The WaPo had a good editorial today hammering the Small Business Administration for its ridiculous performance, particularly in response to disaster loans. There was just one thing the Post missed.
At a recent hearing of the Senate Committee on Small Business and Entrepreneurship, Hector Barreto, Bush’s hand-picked man to head the SBA, didn’t reassure lawmakers that he knows what he’s doing.
The committee chairwoman, Sen. Olympia J. Snowe (R-Maine), began the session by pointing out that the Small Business Administration had, at that time, processed only 10 percent of 28,540 applications for disaster loans from small businesses in the Gulf Coast area and had approved only 3 percent of them. Mr. Barreto responded with a long and self-pitying description of how difficult things remain in the Gulf, how emergencies are not really his responsibility and how much his agency’s performance had improved lately.

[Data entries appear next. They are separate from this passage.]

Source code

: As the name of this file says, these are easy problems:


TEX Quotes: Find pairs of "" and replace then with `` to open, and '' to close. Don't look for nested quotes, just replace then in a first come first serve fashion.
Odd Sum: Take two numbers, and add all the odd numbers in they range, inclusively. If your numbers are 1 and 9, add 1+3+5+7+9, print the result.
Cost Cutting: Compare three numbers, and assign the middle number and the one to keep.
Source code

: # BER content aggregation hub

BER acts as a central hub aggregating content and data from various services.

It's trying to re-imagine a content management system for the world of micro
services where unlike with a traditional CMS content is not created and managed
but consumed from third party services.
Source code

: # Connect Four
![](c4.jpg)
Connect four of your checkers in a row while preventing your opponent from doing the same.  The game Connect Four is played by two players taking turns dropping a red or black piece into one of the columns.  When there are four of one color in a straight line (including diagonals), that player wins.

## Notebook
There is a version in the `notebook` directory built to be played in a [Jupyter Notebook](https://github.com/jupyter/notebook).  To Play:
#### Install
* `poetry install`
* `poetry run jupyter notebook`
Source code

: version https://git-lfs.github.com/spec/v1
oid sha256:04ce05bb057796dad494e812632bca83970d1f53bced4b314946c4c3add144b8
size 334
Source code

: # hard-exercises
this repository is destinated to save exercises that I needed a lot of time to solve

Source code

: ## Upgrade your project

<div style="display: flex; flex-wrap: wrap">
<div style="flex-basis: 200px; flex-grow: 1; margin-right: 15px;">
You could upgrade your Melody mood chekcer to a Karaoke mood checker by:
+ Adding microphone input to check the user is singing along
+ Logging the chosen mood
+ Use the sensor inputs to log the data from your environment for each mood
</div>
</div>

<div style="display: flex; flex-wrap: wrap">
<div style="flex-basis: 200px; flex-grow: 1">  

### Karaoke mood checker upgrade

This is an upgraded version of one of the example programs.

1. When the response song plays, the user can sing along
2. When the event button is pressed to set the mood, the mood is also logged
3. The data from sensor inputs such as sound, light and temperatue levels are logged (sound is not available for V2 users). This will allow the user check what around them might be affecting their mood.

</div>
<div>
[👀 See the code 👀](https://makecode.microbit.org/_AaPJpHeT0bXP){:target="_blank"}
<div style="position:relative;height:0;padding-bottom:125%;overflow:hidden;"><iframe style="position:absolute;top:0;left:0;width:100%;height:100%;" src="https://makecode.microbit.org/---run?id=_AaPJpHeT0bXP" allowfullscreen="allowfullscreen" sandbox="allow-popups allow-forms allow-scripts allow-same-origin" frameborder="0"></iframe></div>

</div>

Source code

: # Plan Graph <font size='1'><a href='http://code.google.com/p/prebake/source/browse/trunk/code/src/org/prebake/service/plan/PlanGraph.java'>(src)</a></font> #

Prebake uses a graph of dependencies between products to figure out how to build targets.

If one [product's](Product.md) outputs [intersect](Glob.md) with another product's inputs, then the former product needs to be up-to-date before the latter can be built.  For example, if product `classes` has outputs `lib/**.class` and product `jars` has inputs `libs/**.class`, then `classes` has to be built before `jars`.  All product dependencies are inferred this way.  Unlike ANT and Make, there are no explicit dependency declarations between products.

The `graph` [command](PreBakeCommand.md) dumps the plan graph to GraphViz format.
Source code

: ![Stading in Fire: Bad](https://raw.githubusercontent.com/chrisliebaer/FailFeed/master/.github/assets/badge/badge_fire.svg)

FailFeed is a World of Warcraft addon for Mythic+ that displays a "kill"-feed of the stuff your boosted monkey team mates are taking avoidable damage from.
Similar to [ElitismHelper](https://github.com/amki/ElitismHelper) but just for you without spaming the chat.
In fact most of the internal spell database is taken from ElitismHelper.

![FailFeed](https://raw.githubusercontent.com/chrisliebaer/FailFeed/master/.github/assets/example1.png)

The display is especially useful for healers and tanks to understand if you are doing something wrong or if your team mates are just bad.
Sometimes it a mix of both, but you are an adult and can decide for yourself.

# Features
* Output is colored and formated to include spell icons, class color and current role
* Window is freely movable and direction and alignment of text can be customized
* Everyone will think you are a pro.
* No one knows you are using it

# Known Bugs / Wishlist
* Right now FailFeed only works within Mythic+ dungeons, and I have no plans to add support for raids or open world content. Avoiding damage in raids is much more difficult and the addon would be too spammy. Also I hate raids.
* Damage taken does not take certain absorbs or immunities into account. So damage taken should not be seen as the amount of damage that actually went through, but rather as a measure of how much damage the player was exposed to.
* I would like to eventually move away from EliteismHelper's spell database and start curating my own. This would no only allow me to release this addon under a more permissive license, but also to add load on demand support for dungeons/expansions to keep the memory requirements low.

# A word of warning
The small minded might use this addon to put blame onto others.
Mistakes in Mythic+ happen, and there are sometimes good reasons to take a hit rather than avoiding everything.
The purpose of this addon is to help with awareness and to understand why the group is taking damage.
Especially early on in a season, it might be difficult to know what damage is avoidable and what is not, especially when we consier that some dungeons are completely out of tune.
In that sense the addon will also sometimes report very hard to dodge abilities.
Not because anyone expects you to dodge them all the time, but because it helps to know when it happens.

Unfortunately, “improvement” isn’t the first word that comes to mind when the SBA’s loan records are examined a month after that hearing. As of Tuesday, the SBA had received 37,214 applications for disaster business loans. Of those, 2,127 have been approved. Meanwhile, Mr. Barreto and his agency are still resisting the committee’s proposal to give the SBA funding to make short-term “bridge loans” similar to those set up to help businesses affected by the Sept. 11, 2001, attacks (loans that the affected states were making before they ran out of funding), arguing that the same needs are met through other SBA programs. This may well represent the first time a government agency has resisted a congressional attempt to give it more money. It may also help explain why economic recovery in Louisiana is going so slowly.
Indeed, the Small Business Administration’s apparent inability to process Katrina and Rita-related loans has been embarrassing for a while.
So, what’s the unstated tidbit? Hector Barreto is a former Republican fundraiser (read: inexperienced hack) who has no business running the SBA.
No one can accuse Hector Barreto of being unfamiliar with small business. His Los Angeles firm, Barreto Insurance & Financial Services Company, had only ten employees. Alas, now that he is in charge of a bigger operation — the Small Business Administration (SBA) has over 3,000 employees, a budget of about $600 million, and a portfolio of loans totaling $45 billion — Barreto is struggling.
Last year, the SBA failed to notify Congress that it needed additional funding for its largest and most popular loan program and was forced to temporarily shutter it because, as Barreto’s spokesperson explained, it was “out of money.” Meanwhile, the SBA was doing such a poor job managing the $5 billion in loans the government set aside to help small businesses recover from September 11 that, according to an Associated Press investigation, the vast majority of the money went to businesses not affected by the terrorist attacks — including a South Dakota country radio station, a Utah dog boutique, and more than 100 Dunkin’ Donuts and Subway sandwich shops.
I sometimes wonder which is worse with the Bush administration — the corruption or the incompetence. It’s a close call, isn’t it?